One advantage to being fae was that he had no problem walking through that neighborhood. Even dressed in a smart jacket, pressed trousers and expensive loafers, he sauntered down that dark sidewalk, his jaunty gait almost daring predators to come sniffing. No, not almost. He was daring them. And they responded. They crept out from their alleys and their recessed doorways, and he’d turn and look straight at them and smile . . . and they’d retreat to await more promising prey. It was the smile that did it, the flash of teeth and glitter of not-quite-human eyes, igniting a fear deep in the gut, the age-old fear that had once kept peasants in their homes at night, whispering about the fair folk and the traps they laid for the unwary.

It was a lovely game, and by the time Patrick reached the community center, he was in high spirits. High enough that when Lisa appeared, jogging down the road in her high heels, he greeted her with a smile of genuine welcome.

“Oh my God, thank goodness I caught you,” she said. “I tried to call, but you’d already left and . . .” Deep breaths. “Okay, okay, I caught you in time. They want us to go in the back, so you aren’t swept away in the crowd.”

He perked up at the word “crowd” and strained to hear them, picturing people streaming through the front doors, the auditorium filling with hundreds of excited readers, strumming with anticipation, eager to hear his words, to have him sign their books . . .

The street stayed silent. There was no crowd. Deep down, he knew that. If he were a literary writer, they’d stream in for an evening of highbrow entertainment. If he were a mega-seller, they’d crowd in to catch a glimpse of their bookish version of a rock star. But he was a guy who sold enough genre fiction to make a good living and hit a few bestseller lists, and while he might put butts in chairs for a signing, his readers wouldn’t come out for an award ceremony.

What Lisa really wanted was to sneak him in the back so he wouldn’t see his “crowd”—four committee members who’d felt obligated to appear, three homeless guys hoping for free coffee and cookies, and two actual readers wondering if they were in the wrong place.

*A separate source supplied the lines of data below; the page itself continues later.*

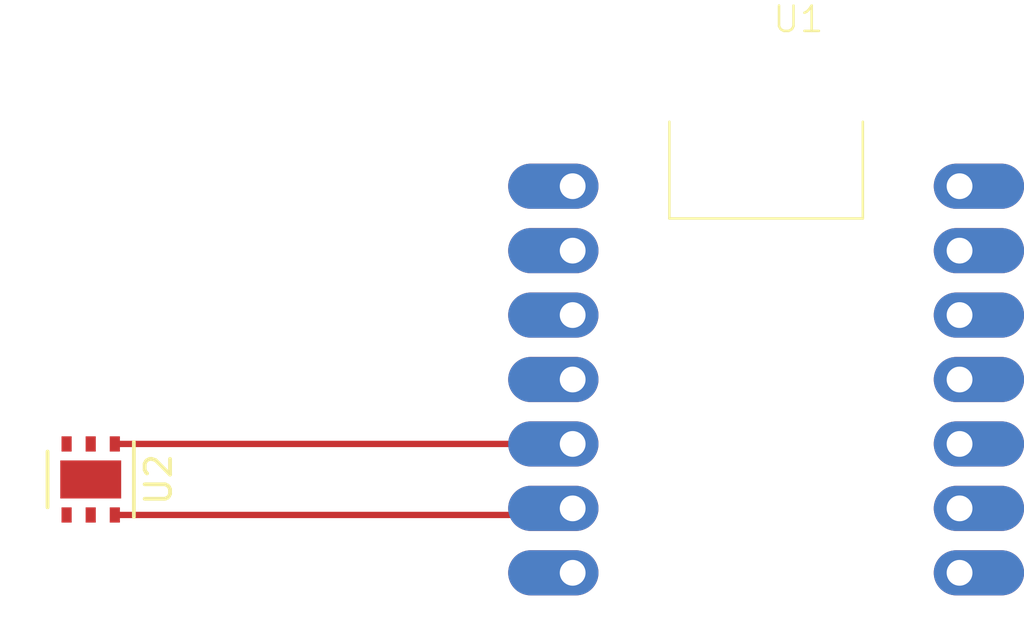
<source format=kicad_pcb>
(kicad_pcb (version 20221018) (generator pcbnew)

  (general
    (thickness 1.6)
  )

  (paper "A4")
  (layers
    (0 "F.Cu" signal)
    (31 "B.Cu" signal)
    (32 "B.Adhes" user "B.Adhesive")
    (33 "F.Adhes" user "F.Adhesive")
    (34 "B.Paste" user)
    (35 "F.Paste" user)
    (36 "B.SilkS" user "B.Silkscreen")
    (37 "F.SilkS" user "F.Silkscreen")
    (38 "B.Mask" user)
    (39 "F.Mask" user)
    (40 "Dwgs.User" user "User.Drawings")
    (41 "Cmts.User" user "User.Comments")
    (42 "Eco1.User" user "User.Eco1")
    (43 "Eco2.User" user "User.Eco2")
    (44 "Edge.Cuts" user)
    (45 "Margin" user)
    (46 "B.CrtYd" user "B.Courtyard")
    (47 "F.CrtYd" user "F.Courtyard")
    (48 "B.Fab" user)
    (49 "F.Fab" user)
    (50 "User.1" user)
    (51 "User.2" user)
    (52 "User.3" user)
    (53 "User.4" user)
    (54 "User.5" user)
    (55 "User.6" user)
    (56 "User.7" user)
    (57 "User.8" user)
    (58 "User.9" user)
  )

  (setup
    (pad_to_mask_clearance 0)
    (pcbplotparams
      (layerselection 0x00010fc_ffffffff)
      (plot_on_all_layers_selection 0x0000000_00000000)
      (disableapertmacros false)
      (usegerberextensions false)
      (usegerberattributes true)
      (usegerberadvancedattributes true)
      (creategerberjobfile true)
      (dashed_line_dash_ratio 12.000000)
      (dashed_line_gap_ratio 3.000000)
      (svgprecision 4)
      (plotframeref false)
      (viasonmask false)
      (mode 1)
      (useauxorigin false)
      (hpglpennumber 1)
      (hpglpenspeed 20)
      (hpglpendiameter 15.000000)
      (dxfpolygonmode true)
      (dxfimperialunits true)
      (dxfusepcbnewfont true)
      (psnegative false)
      (psa4output false)
      (plotreference true)
      (plotvalue true)
      (plotinvisibletext false)
      (sketchpadsonfab false)
      (subtractmaskfromsilk false)
      (outputformat 1)
      (mirror false)
      (drillshape 1)
      (scaleselection 1)
      (outputdirectory "")
    )
  )

  (net 0 "")
  (net 1 "unconnected-(U1-GPIO1_A0_D0-Pad1)")
  (net 2 "unconnected-(U1-GPIO2_A1_D1-Pad2)")
  (net 3 "unconnected-(U1-GPIO3_A2_D2-Pad3)")
  (net 4 "unconnected-(U1-GPIO4_A3_D3-Pad4)")
  (net 5 "Net-(U1-GPIO4_A3_D3_SDA)")
  (net 6 "Net-(U1-GPIO6_A5_D5_SCL)")
  (net 7 "unconnected-(U1-GPIO43_TX_D6-Pad7)")
  (net 8 "unconnected-(U1-5V-Pad8)")
  (net 9 "unconnected-(U1-GND-Pad9)")
  (net 10 "unconnected-(U1-3V3-Pad10)")
  (net 11 "unconnected-(U1-GPIO9_A10_D10_COPI-Pad11)")
  (net 12 "unconnected-(U1-GPIO8_A9_D9_CIPO-Pad12)")
  (net 13 "unconnected-(U1-GPIO7_A8_D8_SCK-Pad13)")
  (net 14 "unconnected-(U1-GPIO44_D7_RX-Pad14)")
  (net 15 "GND")
  (net 16 "unconnected-(U2-ADDR-Pad3)")
  (net 17 "unconnected-(U2-DRDY-Pad4)")
  (net 18 "+3.3V")
  (net 19 "unconnected-(U2-EP-Pad7)")

  (footprint "Package_SON:Texas_PWSON-N6" (layer "F.Cu") (at 47.056 46.358 -90))

  (footprint "123:XIAO_ESP32_SENSE" (layer "F.Cu") (at 73.66 42.418))

  (segment (start 66.04 44.958) (end 48.006 44.958) (width 0.25) (layer "F.Cu") (net 5) (tstamp 9937ce08-92b8-426e-856a-4272ee12a24a))
  (segment (start 65.78 47.758) (end 48.006 47.758) (width 0.25) (layer "F.Cu") (net 6) (tstamp 9ac5cbfe-cd36-44ab-bdc5-8fd083b737de))
  (segment (start 66.04 47.498) (end 65.78 47.758) (width 0.25) (layer "F.Cu") (net 6) (tstamp f38c2b5c-4ad7-48e6-8c4f-9548bba83c23))

)

</source>
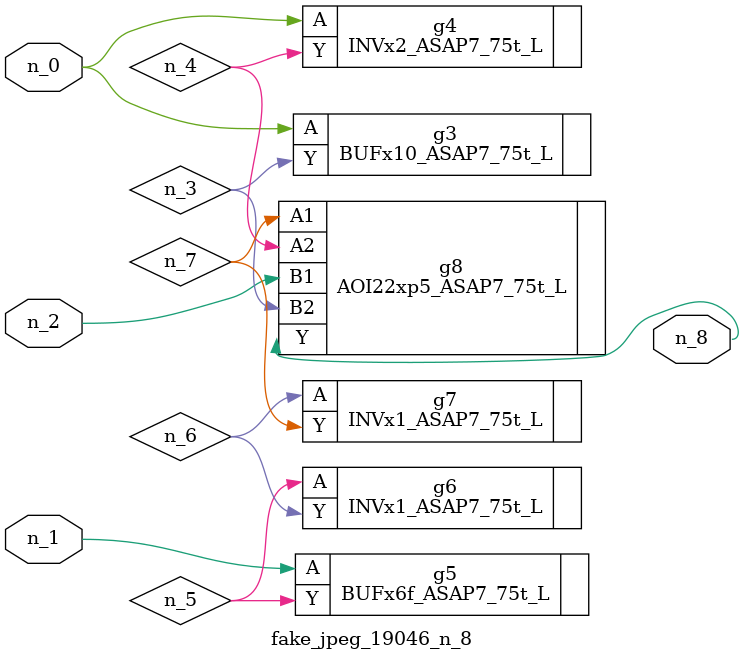
<source format=v>
module fake_jpeg_19046_n_8 (n_0, n_2, n_1, n_8);

input n_0;
input n_2;
input n_1;

output n_8;

wire n_3;
wire n_4;
wire n_6;
wire n_5;
wire n_7;

BUFx10_ASAP7_75t_L g3 ( 
.A(n_0),
.Y(n_3)
);

INVx2_ASAP7_75t_L g4 ( 
.A(n_0),
.Y(n_4)
);

BUFx6f_ASAP7_75t_L g5 ( 
.A(n_1),
.Y(n_5)
);

INVx1_ASAP7_75t_L g6 ( 
.A(n_5),
.Y(n_6)
);

INVx1_ASAP7_75t_L g7 ( 
.A(n_6),
.Y(n_7)
);

AOI22xp5_ASAP7_75t_L g8 ( 
.A1(n_7),
.A2(n_4),
.B1(n_2),
.B2(n_3),
.Y(n_8)
);


endmodule
</source>
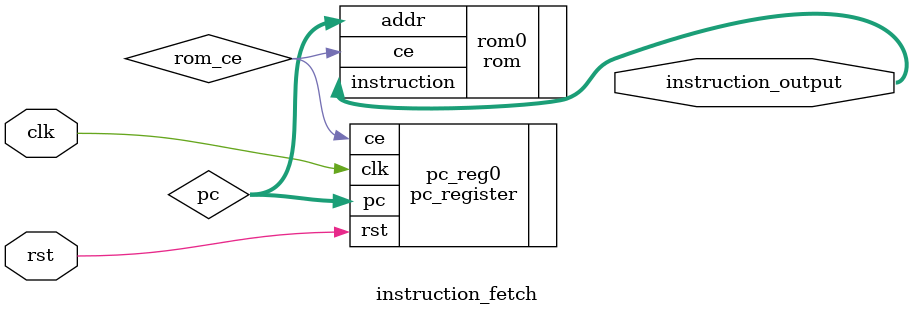
<source format=v>
`include "pc_register.v"
`include "rom.v"

module instruction_fetch (

    input wire clk,
    input wire rst,

    output wire [31:0] instruction_output

);

  wire [5:0] pc;
  wire rom_ce;


  pc_register pc_reg0(
      .clk(clk),
      .rst(rst),
      .pc (pc),
      .ce (rom_ce)

  );

  rom rom0(
      .ce  (rom_ce),
      .addr(pc),
      .instruction(instruction_output)
  );



endmodule

</source>
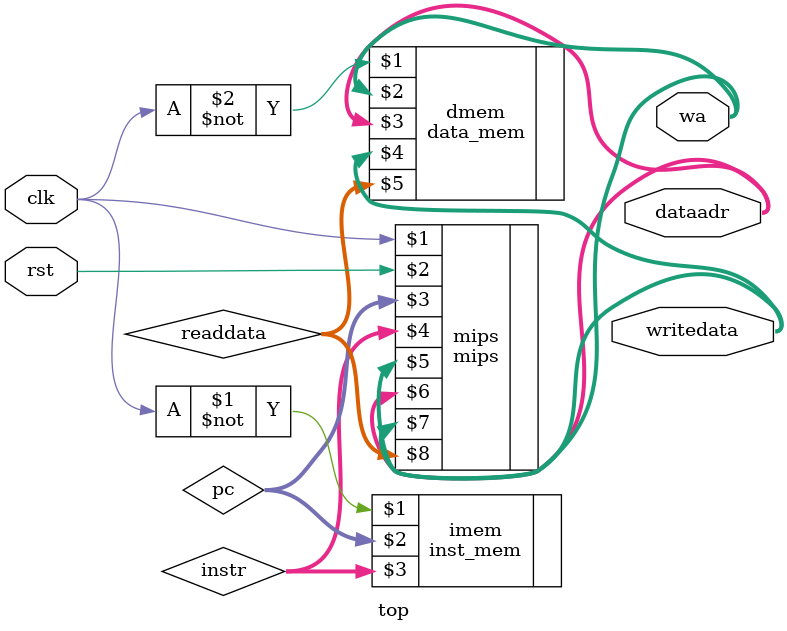
<source format=v>
`timescale 1ns / 1ps


module top(
	input wire clk,rst,
	output wire[31:0] writedata,dataadr,
	output wire[3:0] wa
    );

	wire[31:0] pc,instr,readdata;
	
	mips mips(clk,rst,pc,instr,wa,dataadr,writedata,readdata);
	inst_mem imem(~clk,pc,instr);
	data_mem dmem(~clk,wa,dataadr,writedata,readdata);

endmodule

//git config --global --unset http.proxy
</source>
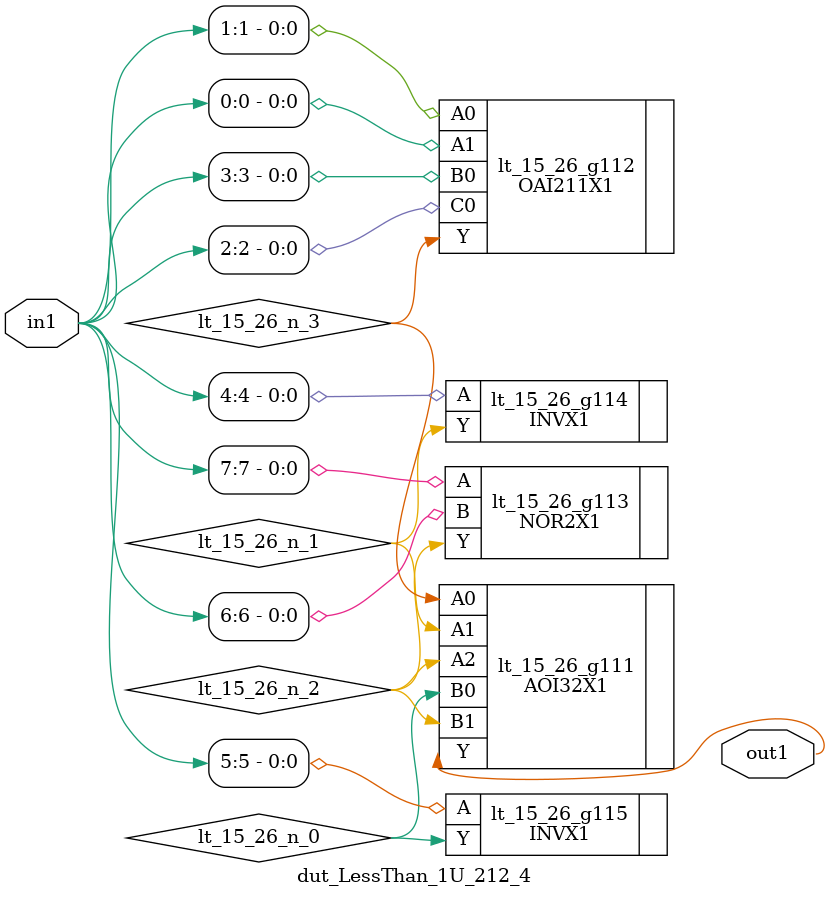
<source format=v>
`timescale 1ps / 1ps


module dut_LessThan_1U_212_4(in1, out1);
  input [7:0] in1;
  output out1;
  wire [7:0] in1;
  wire out1;
  wire lt_15_26_n_0, lt_15_26_n_1, lt_15_26_n_2, lt_15_26_n_3;
  AOI32X1 lt_15_26_g111(.A0 (lt_15_26_n_3), .A1 (lt_15_26_n_1), .A2
       (lt_15_26_n_2), .B0 (lt_15_26_n_0), .B1 (lt_15_26_n_2), .Y
       (out1));
  OAI211X1 lt_15_26_g112(.A0 (in1[1]), .A1 (in1[0]), .B0 (in1[3]), .C0
       (in1[2]), .Y (lt_15_26_n_3));
  NOR2X1 lt_15_26_g113(.A (in1[7]), .B (in1[6]), .Y (lt_15_26_n_2));
  INVX1 lt_15_26_g114(.A (in1[4]), .Y (lt_15_26_n_1));
  INVX1 lt_15_26_g115(.A (in1[5]), .Y (lt_15_26_n_0));
endmodule



</source>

They went down an alley, circling to the back door. Lisa led him in, chattering the whole time, as if that could hide the fact that the building was silent. Utterly and completely silent.

And that was when the author part of his brain turned off and the bòcan part turned on. While the situation made sense to him as an author—young publicist trying to impress a difficult author, her plan failing spectacularly—it looked very different from the fae point of view.

He’d been tricked. Lured out of Cainsville, where he was safe. Into Chicago. Into an empty building.